Standards of quality enumerate the factors that affect these
properties and apply to individual ready-to-cook poultry
carcasses, parts, and products. There are no grade standards
for giblets, detached necks and tails, wing tips, and skin.
Quality Factors for Carcasses and Parts of Poultry
Conformation
The structure or shape of the bird may affect the distribution
and amount of meat, while certain defects detract from its
appearance. Some of the defects that should be noted are
breasts that are dented, crooked, knobby, or V-shaped; backs
that are crooked or hunched; legs and wings that are
deformed; and bodies that are definitely wedge-shaped.
Fleshing
The drumsticks, thighs, and breast carry the bulk of the meat.
There is, however, a definite correlation between the covering
of the flesh over the back and the amount of flesh on the rest
of the carcass.
Fat Covering
Fat in poultry is judged entirely by accumulation under the
skin.
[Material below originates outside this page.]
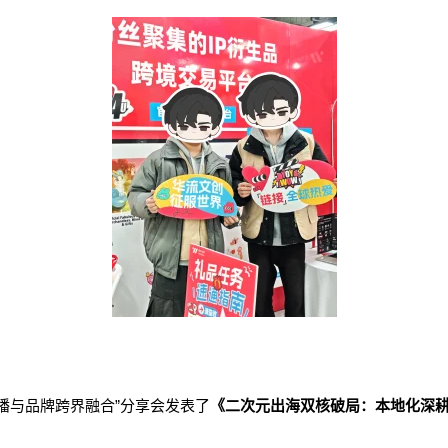
传播与品牌跨界融合”分享会发表了
《二次元出海双核破局：本地化深耕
This is true even for chicken parts.
Feathers
Processors try to eliminate the problem of feathers by moving
poultry to slaughter after feathering cycles are over.
Exposed Flesh, Cuts, Tears, and Broken Bones
Exposed flesh can result from cuts, tears, missing skin, or
broken or disjointed bones. It detracts from the appearance of
the carcasses and parts and permits the flesh to dry out
during cooking, thus lowering the eating quality.